There are some interesting sounds in some of the songs.  She explains about the song "Jonathan":  "On the first night of recording with Charley, we walked by this bottle-making factory.  The door was open and you could hear a machine running.  We both had our recorders with us and we agreed that the sound would be good for the song."  On "Anything We Want," she achieved a sound effect "with a pair of scissors, a tin full of burnt-cedar sashays, and a plastic cup.  I was hitting everything with scissors and the cedar was flying all over the place."  The song "Werewolf" includes a screaming sound that she was inspired to include after hearing a battle scene in a movie; she worked to find a duplication of it and finally found it in screams from a group of children at a school across from her house:  "They were jumping with balloons between their legs, trying to make them pop.  In the actual song, we had to take out all the balloon pops because they sounded like gunshots.  But it was so perfect."

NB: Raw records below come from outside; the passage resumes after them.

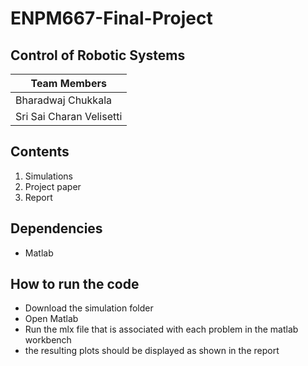 # ENPM667-Final-Project

## Control of Robotic Systems 

|Team Members
|--
|Bharadwaj Chukkala
|Sri Sai Charan Velisetti

## Contents
1. Simulations
2. Project paper
3. Report

## Dependencies
- Matlab

## How to run the code
- Download the simulation folder
- Open Matlab
- Run the mlx file that is associated with each problem in the matlab workbench
- the resulting plots should be displayed as shown in the report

There is not a weak song on the album--all are strong musically and lyrically.  In "Every Single Night," she sings, "Every single night's a fight/With my brain" and then later, "I just want to feel everything."  And from "Werewolf":  "We can still support each other/All we have to do's avoid each other/Nothing wrong when a song ends in a minor key."  "Hot Knife" is the closing track, blending her and her sister's voices (they stood at the same microphone):  "If I'm butter then he's a hot knife/He makes my life a CinemaScope screen showing a dancing bird of paradise."

My choral director in high school said that if an audience member described a performance as "ambitious," that meant that there was a high standard that was reached for and inevitably (and embarrassingly) not achieved.  This is one album that can be called ambitious and actually live up to it.